Assignment -
Skipping the images, transcribe each record below as it is.

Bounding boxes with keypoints
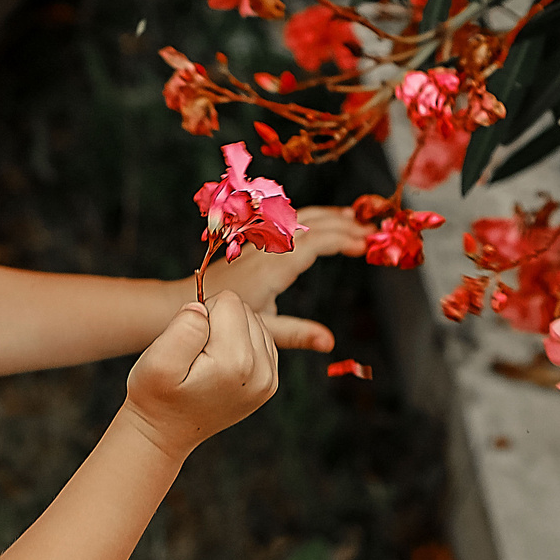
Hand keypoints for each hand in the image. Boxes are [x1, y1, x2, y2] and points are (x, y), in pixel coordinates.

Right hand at [123, 290, 278, 454]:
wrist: (164, 432)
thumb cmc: (155, 396)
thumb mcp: (158, 362)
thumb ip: (184, 328)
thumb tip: (204, 307)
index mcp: (236, 362)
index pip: (228, 301)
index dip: (202, 313)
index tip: (188, 341)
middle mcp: (261, 372)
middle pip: (244, 310)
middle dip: (217, 321)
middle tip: (195, 353)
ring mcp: (269, 380)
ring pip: (254, 322)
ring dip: (229, 332)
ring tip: (205, 360)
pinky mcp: (270, 383)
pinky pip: (260, 340)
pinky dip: (239, 344)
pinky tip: (219, 365)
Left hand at [207, 204, 367, 352]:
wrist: (186, 300)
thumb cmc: (222, 320)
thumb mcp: (262, 329)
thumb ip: (297, 334)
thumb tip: (329, 342)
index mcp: (272, 267)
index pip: (314, 243)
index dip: (342, 240)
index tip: (365, 244)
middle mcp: (267, 248)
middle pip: (311, 225)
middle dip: (344, 224)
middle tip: (373, 229)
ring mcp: (260, 241)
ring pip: (300, 218)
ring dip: (329, 217)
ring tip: (356, 219)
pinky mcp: (255, 241)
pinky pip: (288, 221)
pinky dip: (311, 218)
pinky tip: (323, 222)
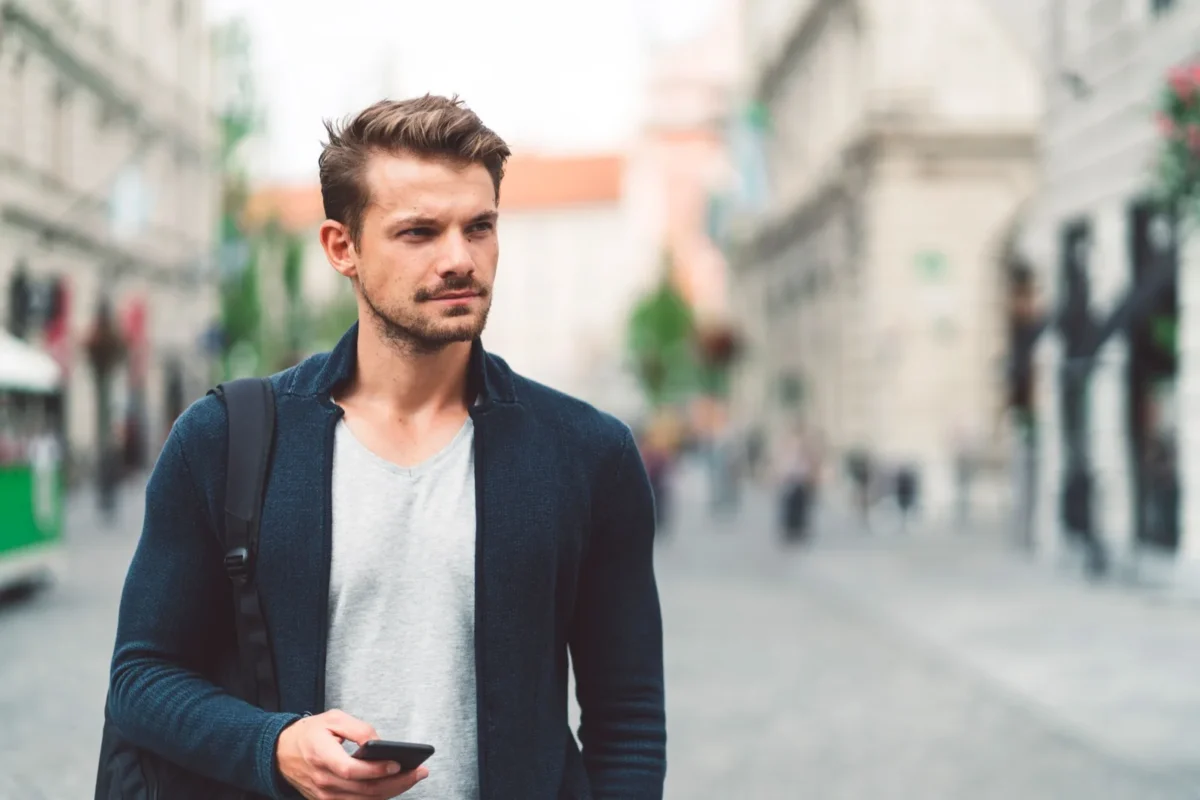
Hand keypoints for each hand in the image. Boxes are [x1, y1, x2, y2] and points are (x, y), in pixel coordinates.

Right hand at [276, 709, 428, 798]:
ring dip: (392, 791)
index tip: (397, 763)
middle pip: (364, 790)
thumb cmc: (308, 734)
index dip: (376, 769)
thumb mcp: (332, 719)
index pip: (352, 770)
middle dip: (396, 782)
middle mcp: (323, 781)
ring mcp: (325, 795)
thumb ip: (357, 728)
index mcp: (322, 756)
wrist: (280, 752)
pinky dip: (378, 797)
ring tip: (413, 778)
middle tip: (419, 772)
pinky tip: (395, 786)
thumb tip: (379, 741)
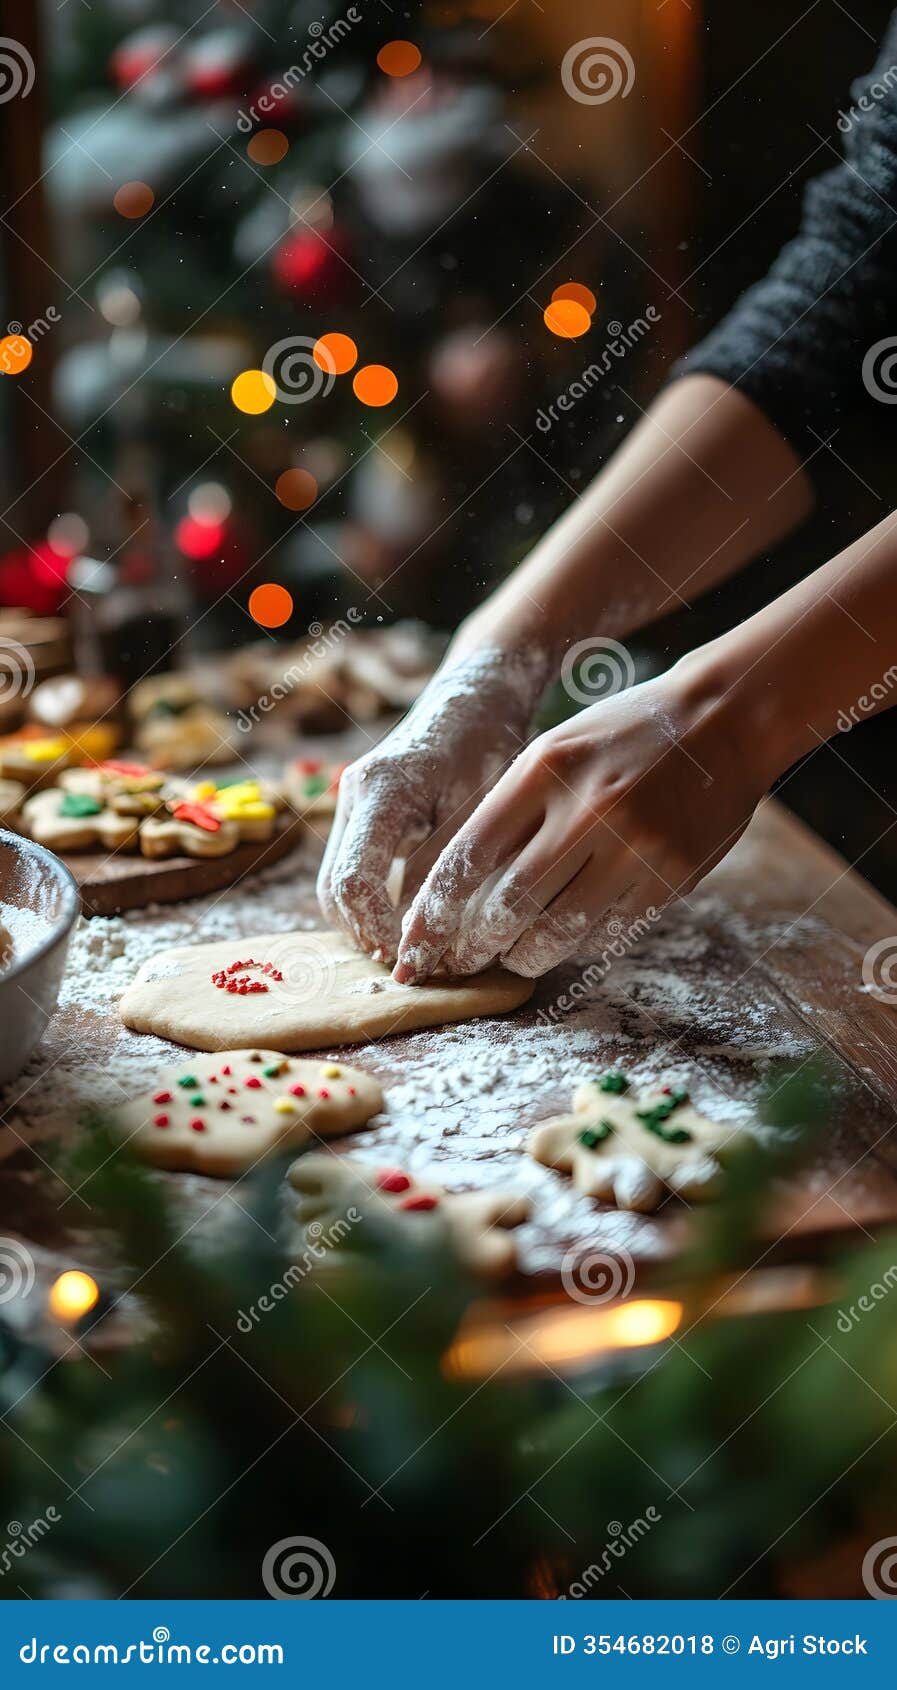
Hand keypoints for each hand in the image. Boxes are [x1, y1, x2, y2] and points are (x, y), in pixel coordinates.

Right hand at [317, 648, 544, 961]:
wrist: (474, 700)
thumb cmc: (486, 746)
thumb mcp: (478, 810)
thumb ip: (447, 873)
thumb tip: (429, 941)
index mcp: (381, 791)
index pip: (353, 881)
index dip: (376, 930)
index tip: (410, 957)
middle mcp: (353, 797)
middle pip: (333, 891)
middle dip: (365, 934)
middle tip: (412, 962)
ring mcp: (350, 806)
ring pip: (335, 886)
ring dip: (365, 923)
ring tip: (413, 947)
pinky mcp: (360, 816)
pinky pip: (351, 871)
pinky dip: (371, 904)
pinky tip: (408, 921)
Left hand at [395, 656, 772, 980]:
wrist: (723, 719)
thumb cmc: (622, 735)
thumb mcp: (554, 750)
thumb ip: (510, 809)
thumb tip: (457, 887)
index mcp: (545, 770)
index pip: (470, 856)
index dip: (435, 911)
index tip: (415, 943)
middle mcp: (587, 809)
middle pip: (509, 906)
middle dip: (474, 948)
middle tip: (460, 963)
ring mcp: (635, 846)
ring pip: (559, 931)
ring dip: (525, 955)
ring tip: (513, 957)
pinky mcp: (672, 876)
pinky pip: (611, 932)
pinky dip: (581, 944)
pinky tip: (570, 939)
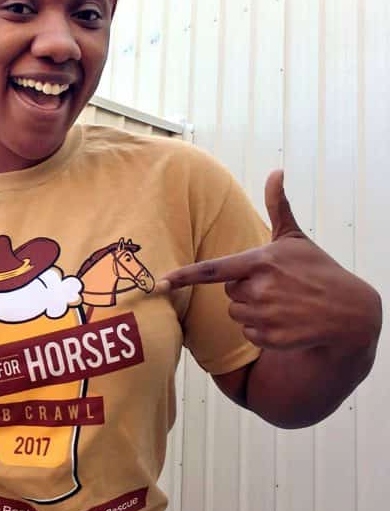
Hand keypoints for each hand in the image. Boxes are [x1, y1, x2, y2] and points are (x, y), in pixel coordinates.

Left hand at [156, 171, 381, 351]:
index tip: (160, 283)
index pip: (212, 270)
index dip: (184, 276)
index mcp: (260, 261)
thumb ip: (278, 206)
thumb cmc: (318, 270)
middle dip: (245, 289)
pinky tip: (285, 322)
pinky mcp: (272, 339)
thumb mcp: (296, 238)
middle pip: (228, 292)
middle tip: (275, 286)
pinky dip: (262, 330)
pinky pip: (248, 334)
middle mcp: (260, 289)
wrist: (350, 312)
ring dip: (252, 311)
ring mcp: (266, 316)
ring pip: (236, 314)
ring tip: (281, 304)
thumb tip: (276, 171)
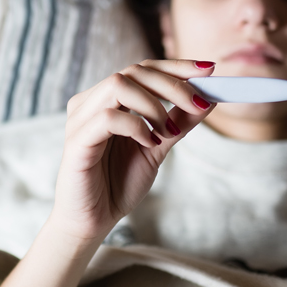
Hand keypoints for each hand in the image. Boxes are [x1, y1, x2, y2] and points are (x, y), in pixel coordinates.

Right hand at [50, 58, 215, 253]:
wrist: (93, 221)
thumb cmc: (118, 183)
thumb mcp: (158, 148)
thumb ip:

Response to the exercise -
Hand keypoints for each hand in the image. Boxes are [x1, y1, x2, y2] and points are (x, y), in pixel coordinates.

Right hand at [123, 290, 278, 454]:
wrist: (164, 432)
thumb cmc: (155, 396)
thumb mcp: (158, 362)
thumb ip: (184, 328)
thumb tip: (204, 307)
index mcp: (236, 362)
index pip: (228, 301)
index dip: (202, 313)
index tip: (188, 341)
middle mcp: (261, 372)
middle pip: (244, 310)
middle dip: (217, 321)
middle tip: (195, 353)
ring mcp: (269, 380)
ring pip: (254, 322)
ring dip: (229, 332)
ring tip: (205, 360)
pinky mcp: (270, 383)
pinky pip: (260, 340)
pinky dip: (239, 344)
pinky tip: (219, 365)
Left hand at [207, 204, 367, 352]:
wrist: (186, 300)
thumb cmc: (222, 320)
thumb mcp: (262, 329)
thumb ip: (297, 334)
thumb tip: (329, 342)
index mcp: (272, 267)
index pip: (314, 243)
index dip: (342, 240)
index tip: (365, 244)
middle mcp: (267, 248)
middle pip: (311, 225)
middle dip: (344, 224)
middle tip: (373, 229)
ring mcp: (260, 241)
ring pip: (300, 218)
ring dip: (329, 217)
ring tip: (356, 219)
pinky mcp: (255, 241)
pinky pip: (288, 221)
pinky dip: (311, 218)
pinky tip: (323, 222)
Hand keypoints for each hand in the image. Boxes are [x1, y1, x2, y2] and points are (x, y), in pixel coordinates.

Right hand at [276, 709, 428, 798]:
ring dip: (392, 791)
index tip: (397, 763)
middle pip: (364, 790)
thumb cmc: (308, 734)
index dip: (376, 769)
thumb mcp: (332, 719)
index pip: (352, 770)
middle dip: (396, 782)
middle mcp: (323, 781)
ring mcp: (325, 795)
thumb ip: (357, 728)
index mcp: (322, 756)
wrist: (280, 752)
pinky dip: (378, 797)
ring tip: (413, 778)
middle tip: (419, 772)
pinky tip: (395, 786)
thumb tip: (379, 741)
Hand keypoints for each hand in the image. Boxes are [x1, y1, x2, y2] and points are (x, y), in pixel coordinates.

Right hand at [317, 648, 544, 961]:
wrist: (474, 700)
thumb cmc: (486, 746)
thumb mcp: (478, 810)
thumb ip: (447, 873)
thumb tip: (429, 941)
index mcp: (381, 791)
index pip: (353, 881)
index dip: (376, 930)
index tip: (410, 957)
middle mcp: (353, 797)
middle pip: (333, 891)
middle dip: (365, 934)
middle tip: (412, 962)
ring mcp: (350, 806)
ring pip: (335, 886)
ring dip: (365, 923)
ring tip: (413, 947)
pinky mcp: (360, 816)
pinky pip: (351, 871)
pinky dip: (371, 904)
pinky tip: (408, 921)
Left hand at [395, 656, 772, 980]:
wrist: (723, 719)
thumb cmc: (622, 735)
thumb mcp: (554, 750)
thumb ip: (510, 809)
thumb tip: (457, 887)
index mcp: (545, 770)
index pip: (470, 856)
index dip: (435, 911)
index tip: (415, 943)
middle mcp: (587, 809)
middle pip: (509, 906)
middle dip: (474, 948)
middle tip: (460, 963)
ring mcp: (635, 846)
ring pip: (559, 931)
ring dip: (525, 955)
ring tip: (513, 957)
pinky mcp: (672, 876)
pinky pip: (611, 932)
pinky dip: (581, 944)
pinky tip: (570, 939)
Hand keypoints for each hand in the image. Boxes are [x1, y1, x2, y2] and points are (x, y), in pixel coordinates.

Left hand at [156, 171, 381, 351]:
index tip: (160, 283)
index pip: (212, 270)
index dip: (184, 276)
index mcp: (260, 261)
thumb ip: (278, 206)
thumb cmc: (318, 270)
middle dip: (245, 289)
pinky tip: (285, 322)
pinky mcp: (272, 339)
thumb mcp: (296, 238)
middle pip: (228, 292)
middle tip: (275, 286)
pinky dip: (262, 330)
pinky pip: (248, 334)
middle mcp: (260, 289)
wrist: (350, 312)
ring dip: (252, 311)
ring mcp: (266, 316)
ring pip: (236, 314)
ring tip: (281, 304)
thumb tip: (276, 171)
Hand keypoints for each hand in the image. Boxes are [x1, y1, x2, y2] and points are (x, y), in pixel coordinates.

Right hand at [50, 58, 215, 253]:
wrist: (93, 221)
thumb cmc: (118, 183)
thumb mcp: (158, 148)
thumb ip:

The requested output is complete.